Microsoft has begun rolling out a controversial overhaul of how Copilot works on Windows 11, placing its most-used artificial intelligence features behind a £15-per-month subscription while leaving a pared-back assistant permanently pinned to the taskbar. The change, confirmed in a quietly published support note this week, has triggered a fresh wave of “bloatware” complaints from users who say they never asked for an AI helper in the first place — and now resent paying to make it useful.
The restructuring effectively splits Copilot into two tiers. A free version remains baked into the operating system, capable of basic web searches, simple summaries and answering general questions. But features many users have come to rely on — including longer document analysis, on-device file context, priority access to newer models and the agentic “Copilot Actions” that can carry out multi-step tasks — now require a paid Copilot Pro subscription. For users who treated those capabilities as part of the Windows experience, the message landed as a downgrade rather than an upgrade.
What is actually changing
Under the new model, the taskbar Copilot button cannot be removed through ordinary settings, a detail that has drawn particular ire. Microsoft frames the persistent entry point as a convenience, but for many it is the crux of the complaint: an always-present advert for a product they must now pay to unlock.
The free tier retains light functionality, while the £15 monthly Pro plan absorbs the high-value tools. Microsoft argues the split reflects the genuine compute costs of running advanced models, especially the agentic features that can act across applications.
- Free tier: basic chat, web-grounded answers, short summaries.
- Copilot Pro (£15/month): advanced reasoning models, expanded file and document context, Copilot Actions, and priority access during peak demand.
Crucially, the affected machines are ones consumers already own. That distinction — paying a recurring fee to fully use software pre-installed on hardware bought outright — is what has turned a routine pricing decision into a reputational flashpoint.
The backlash and the bloatware question
Within hours of the support note circulating, Windows community forums and social platforms filled with users describing Copilot as the latest in a long line of unwanted additions, alongside Edge nudges and Start menu recommendations. The grievance is less about price than principle: an assistant pushed onto users, then partially withdrawn behind a paywall.
“There’s a difference between selling someone a new capability and degrading something they already use, then charging to restore it,” said Dr Priya Nandakumar, a human-computer interaction researcher at the fictional Pennine Institute for Digital Society. “That feels less like a product launch and more like a toll booth on a road people were already driving on.”
The episode tests a question every major software firm now faces: how much will consumers pay for AI tacked onto products they already own? Early signs suggest patience is thin when the AI is perceived as imposed rather than chosen.
“The honeymoon period for bundled AI is ending,” said Marcus Feldt, principal analyst at the fictional research firm Greyfield Advisory. “Microsoft is betting that habit converts to subscription. But if the free tier feels deliberately hobbled, you risk training users to resent the brand rather than buy the upgrade.”
Competition concerns and the CMA
Beyond consumer frustration, the move raises competition questions. Bundling AI at the operating-system level — with a non-removable taskbar presence — invites scrutiny over whether Microsoft is leveraging Windows’ dominance to advantage its own AI service against rivals such as those from Google, OpenAI’s standalone apps or smaller assistants.
The Competition and Markets Authority has signalled growing interest in how foundational AI is distributed, and OS-level integration sits squarely in that frame. A persistent, default assistant that competitors cannot match in placement could be read as the kind of self-preferencing regulators have pursued in browsers and search.

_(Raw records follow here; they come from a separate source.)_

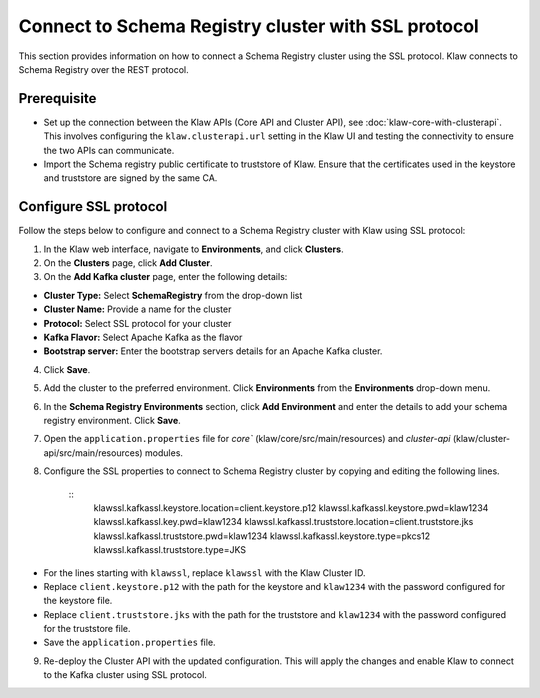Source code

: Connect to Schema Registry cluster with SSL protocol
====================================================

This section provides information on how to connect a Schema Registry cluster using the SSL protocol. Klaw connects to Schema Registry over the REST protocol.

Prerequisite
------------
* Set up the connection between the Klaw APIs (Core API and Cluster API), see :doc:`klaw-core-with-clusterapi`. This involves configuring the ``klaw.clusterapi.url`` setting in the Klaw UI and testing the connectivity to ensure the two APIs can communicate.
* Import the Schema registry public certificate to truststore of Klaw. Ensure that the certificates used in the keystore and truststore are signed by the same CA.


Configure SSL protocol
----------------------
Follow the steps below to configure and connect to a Schema Registry cluster with Klaw using SSL protocol:

1. In the Klaw web interface, navigate to **Environments**, and click **Clusters**. 
2. On the **Clusters** page, click **Add Cluster**. 
3. On the **Add Kafka cluster** page, enter the following details: 

- **Cluster Type:** Select **SchemaRegistry** from the drop-down list
- **Cluster Name:** Provide a name for the cluster
- **Protocol:** Select SSL protocol for your cluster
- **Kafka Flavor:** Select Apache Kafka as the flavor
- **Bootstrap server:** Enter  the bootstrap servers details for an Apache Kafka cluster.

4. Click **Save**. 
5. Add the cluster to the preferred environment. Click **Environments** from the **Environments** drop-down menu.
6. In the **Schema Registry Environments** section, click **Add Environment** and enter the details to add your schema registry environment. Click **Save**. 
7. Open the ``application.properties`` file for `core`` (klaw/core/src/main/resources) and `cluster-api` (klaw/cluster-api/src/main/resources) modules. 
8. Configure the SSL properties to connect to Schema Registry cluster by copying and editing the following lines. 

    ::    
        klawssl.kafkassl.keystore.location=client.keystore.p12
        klawssl.kafkassl.keystore.pwd=klaw1234
        klawssl.kafkassl.key.pwd=klaw1234
        klawssl.kafkassl.truststore.location=client.truststore.jks
        klawssl.kafkassl.truststore.pwd=klaw1234
        klawssl.kafkassl.keystore.type=pkcs12
        klawssl.kafkassl.truststore.type=JKS
    
- For the lines starting with ``klawssl``, replace ``klawssl`` with the Klaw Cluster ID.
- Replace ``client.keystore.p12`` with the path for the keystore and ``klaw1234`` with the password configured for the keystore file.
- Replace ``client.truststore.jks`` with the path for the truststore and ``klaw1234`` with the password configured for the truststore file.
- Save the ``application.properties`` file.

9. Re-deploy the Cluster API with the updated configuration. This will apply the changes and enable Klaw to connect to the Kafka cluster using SSL protocol.
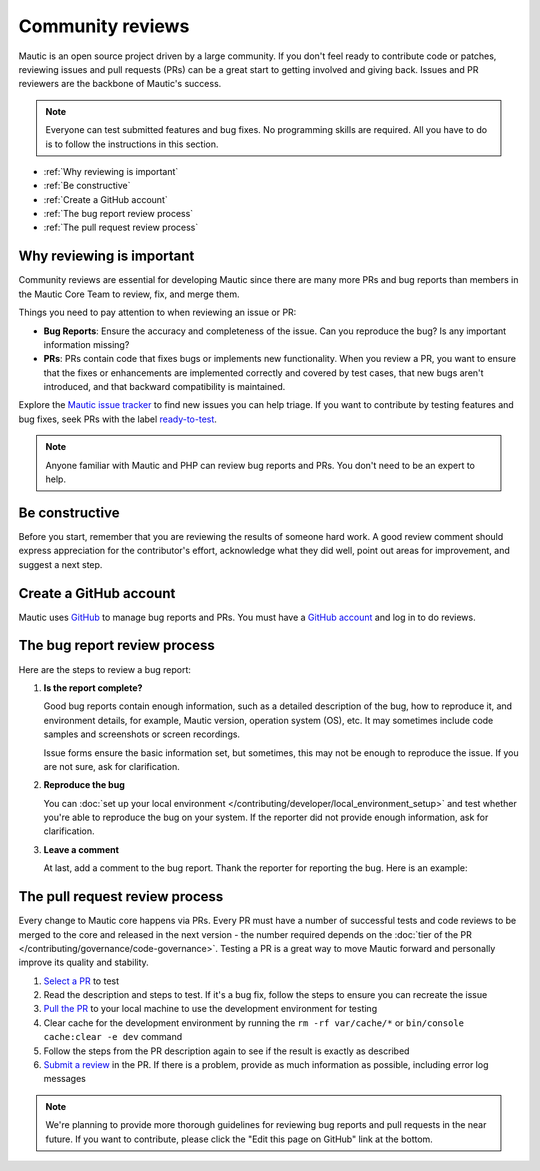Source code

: Community reviews
#################

Mautic is an open source project driven by a large community. If you don't feel ready to contribute code or patches, reviewing issues and pull requests (PRs) can be a great start to getting involved and giving back. Issues and PR reviewers are the backbone of Mautic's success.

.. note::

    Everyone can test submitted features and bug fixes. No programming skills are required. All you have to do is to follow the instructions in this section.

* :ref:`Why reviewing is important`
* :ref:`Be constructive`
* :ref:`Create a GitHub account`
* :ref:`The bug report review process`
* :ref:`The pull request review process`

Why reviewing is important
**************************

Community reviews are essential for developing Mautic since there are many more PRs and bug reports than members in the Mautic Core Team to review, fix, and merge them.

Things you need to pay attention to when reviewing an issue or PR:

.. vale off

* **Bug Reports**: Ensure the accuracy and completeness of the issue. Can you reproduce the bug? Is any important information missing?

* **PRs**: PRs contain code that fixes bugs or implements new functionality. When you review a PR, you want to ensure that the fixes or enhancements are implemented correctly and covered by test cases, that new bugs aren't introduced, and that backward compatibility is maintained.

.. vale on

Explore the `Mautic issue tracker <https://github.com/mautic/mautic/issues>`_ to find new issues you can help triage. If you want to contribute by testing features and bug fixes, seek PRs with the label `ready-to-test <https://github.com/mautic/mautic/labels/ready-to-test>`_.

.. note::

 Anyone familiar with Mautic and PHP can review bug reports and PRs. You don't need to be an expert to help.

Be constructive
***************

Before you start, remember that you are reviewing the results of someone hard work. A good review comment should express appreciation for the contributor's effort, acknowledge what they did well, point out areas for improvement, and suggest a next step.

Create a GitHub account
***********************

Mautic uses `GitHub <https://github.com/>`_ to manage bug reports and PRs. You must have a `GitHub account <https://github.com/signup>`_ and log in to do reviews.

The bug report review process
*****************************

Here are the steps to review a bug report:

#. **Is the report complete?**

   Good bug reports contain enough information, such as a detailed description of the bug, how to reproduce it, and environment details, for example, Mautic version, operation system (OS), etc. It may sometimes include code samples and screenshots or screen recordings.
   
   Issue forms ensure the basic information set, but sometimes, this may not be enough to reproduce the issue. If you are not sure, ask for clarification.

#. **Reproduce the bug**

   You can :doc:`set up your local environment </contributing/developer/local_environment_setup>` and test whether you're able to reproduce the bug on your system. If the reporter did not provide enough information, ask for clarification.

#. **Leave a comment**

   At last, add a comment to the bug report. Thank the reporter for reporting the bug. Here is an example:

..

   .. vale off

    Thank you, @mautibot, for creating this bug report. I could reproduce the bug on my end. Feel free to claim this issue if you want to work on it.

    .. vale on

The pull request review process
*******************************

Every change to Mautic core happens via PRs. Every PR must have a number of successful tests and code reviews to be merged to the core and released in the next version - the number required depends on the :doc:`tier of the PR </contributing/governance/code-governance>`. Testing a PR is a great way to move Mautic forward and personally improve its quality and stability.

#. `Select a PR <https://github.com/mautic/mautic/pulls>`_ to test
#. Read the description and steps to test. If it's a bug fix, follow the steps to ensure you can recreate the issue
#. `Pull the PR <https://docs.github.com/en/pull-requests/collaborating-with-pull-requests/reviewing-changes-in-pull-requests/checking-out-pull-requests-locally#modifying-an-active-pull-request-locally>`_ to your local machine to use the development environment for testing
#. Clear cache for the development environment by running the ``rm -rf var/cache/*`` or ``bin/console cache:clear -e dev`` command
#. Follow the steps from the PR description again to see if the result is exactly as described
#. `Submit a review <https://docs.github.com/en/pull-requests/collaborating-with-pull-requests/reviewing-changes-in-pull-requests/reviewing-proposed-changes-in-a-pull-request#submitting-your-review>`_ in the PR. If there is a problem, provide as much information as possible, including error log messages

.. note::

 We're planning to provide more thorough guidelines for reviewing bug reports and pull requests in the near future. If you want to contribute, please click the "Edit this page on GitHub" link at the bottom.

“Default placement is power,” said Eleanor Voss, a competition lawyer at the fictional chambers Holloway & Reed. “If a dominant operating system makes its own AI unremovable while charging for the parts that matter, the CMA will want to understand whether that forecloses rivals or simply reflects fair commercial design.”
Microsoft has previously stressed that users remain free to install alternative assistants, a point it is likely to repeat. Whether that satisfies regulators watching the broader pattern of AI bundling remains uncertain.
What this means
For everyday users, the immediate effect is a more insistent, less generous Copilot — and a clearer choice about whether AI assistance is worth £180 a year on top of hardware they already paid for. For Microsoft, it is a high-stakes wager that ingrained habit will convert into recurring revenue, even at the cost of goodwill. And for regulators, the persistent, paywalled taskbar assistant is exactly the sort of OS-level AI bundling the CMA has flagged as worth watching. How consumers respond — by subscribing, ignoring, or actively switching — will shape not just Copilot’s future, but the template every platform uses to monetise the AI now woven into the software we already own.